*Questions to answer*:
1. In the cable on ethanol in Rio de Janeiro, explain why Rios expected no agreement on sustainability at the WTO.
2. Resume the cable on ethanol in Rio de Janeiro after its final line.

*Page excerpt*:
= = =
STATE FOR WHA/BSC, WHA/EPSC, EB/ESC

E.O. 12958: N/A
TAGS: ENRG ETRD BR
SUBJECT: ITC Specialist Discusses Ethanol in Rio de Janeiro

UNCLAS RIO DE JANEIRO 000322

SIPDIS

STATE FOR WHA/BSC, WHA/EPSC, EB/ESC

E.O. 12958: N/A
TAGS: ENRG ETRD BR
SUBJECT: ITC Specialist Discusses Ethanol in Rio de Janeiro


1. On October 21-22, International Trade Commission Trade
Specialist Douglass Newman, accompanied by Senior Pol/Econ
Specialist, visited Rio de Janeiro to meet with Brazilian contacts
on ethanol issues. Mr. Newman's focus is ethanol trade and
specifically CBI quota issues. Newmann also had meetings in Sao
Paulo and visited ethanol mills in the state of Vitoria.


2. Sandra Polonia Rios, trade specialist and consultant to Brazil's
National Confederation of Industries (CNI),discussed ethanol and
sustainability issues. Rios indicated that Andre Nassar, Director
General of the Institute for International Trade Negotiations
(ICONE),a Sao Paulo-based institute, had conducted several studies
on sustainability. ICONE has a representative on the Board of
Directors of the Institute for Responsible Agribusiness (ARES),a
think tank on agribusiness sustainability. Rios said that big
Brazilian multinational companies like giant mining company VALE and
poultry and pig producer SADIA are investing a great deal in
sustainability, not only because of trade but also because of their
own investments in "green funds" in the stock market. The pressure
for sustainability comes not only from international organizations
but also from domestic NGOs and the public opinion, she said.
However, these private sector initiatives may be jeopardized now
because of the recent global economic downturn. Rios indicated that
there probably would not be an agreement on sustainability at the
WTO because the WTO has been unable to resolve already existing
simpler issues. "Imagine a complex one like sustainability," she
offered.


3. Cynthia Maria Xavier, Manager of Ethanol Partnerships and
Marcelo Couto Moyses, Ethanol and Oxygenates Management of the
recently created Petrobras Biofuels (PB) subsidiary briefed Newman
on the company's activities and explained that PB's goal is to be
the leader in the national production of biodiesel and to increase
Petrobras' share of the ethanol supply market. The company wants to
develop technologies that will make it a world leader in the
production of biofuels, including raw materials from low value added
residual biomass. PB's total planned investment for 2008-2012 is
US$ 1.5 billion. For ethanol, PB wants to use a "tripartite model:"
= = =
*Data section*:
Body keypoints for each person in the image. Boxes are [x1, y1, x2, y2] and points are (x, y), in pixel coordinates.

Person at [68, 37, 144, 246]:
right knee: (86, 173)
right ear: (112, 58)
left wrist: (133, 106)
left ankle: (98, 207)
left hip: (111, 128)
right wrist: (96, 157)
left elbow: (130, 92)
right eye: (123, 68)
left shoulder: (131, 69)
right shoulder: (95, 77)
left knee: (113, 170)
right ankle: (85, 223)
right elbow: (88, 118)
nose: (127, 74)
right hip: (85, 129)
= = =
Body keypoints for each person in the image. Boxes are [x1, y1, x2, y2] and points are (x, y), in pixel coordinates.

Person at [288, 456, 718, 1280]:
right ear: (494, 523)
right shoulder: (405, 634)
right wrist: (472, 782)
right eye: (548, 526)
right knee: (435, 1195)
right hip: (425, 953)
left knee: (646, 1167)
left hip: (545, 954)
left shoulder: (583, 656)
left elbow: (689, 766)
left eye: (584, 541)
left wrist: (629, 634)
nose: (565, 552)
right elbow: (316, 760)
= = =
*List of answers*:
1. Rios expected no agreement because the WTO had been unable to resolve even the simpler issues already before it. In her view, a matter as complex as sustainability stood even less chance of being settled there.

2.
an ethanol production company with 60% Brazilian ownership, 20% PB,
20% a foreign company. PB is currently negotiating an ethanol joint
venture with Conoco under this model and has already closed similar
deals with Japanese partners.


4. At the Brazilian National Agency for Petroleum, Natural Gas and
Biofuels (ANP),Newman met with Cristina Nascimento, Deputy
Superintendent for Biofuels and Product Quality; Luiz Fernando de
Souza Coelho, Supply Superintendent; Cristiane Andrade, Biofuels
Coordinator; and Eduardo da Silva Torres, Advisor to the
Superintendent of Biofuels and Product Quality. Nascimento
explained that ANP is the Brazilian federal government agency
responsible for the regulation of the energy sector, and monitors
and regulates the activities of the petroleum and ethanol
industries, in particular. Coelho discussed the ethanol blend, for
which the Ministry of Agriculture, not ANP, is responsible. He
explained changes in the blend. In the late 1970s, Brazil mandated
the blending of anhydrous ethanol with gasoline at levels varying
from 10 to 22 percent. In 2003, these limits were set at a minimum
of 20 percent and a maximum of 25 percent. Since July 2007, the
mandatory blend is 25 percent of anhydrous ethanol and 75 percent
gasoline.


5. After visiting Rio, International Trade Commission Trade
Specialist Douglass Newman did a presentation on U.S. Ethanol Policy
at the VIII Datagro International Conference on Sugar and Ethanol,
on October 28, 2008 in Sao Paulo.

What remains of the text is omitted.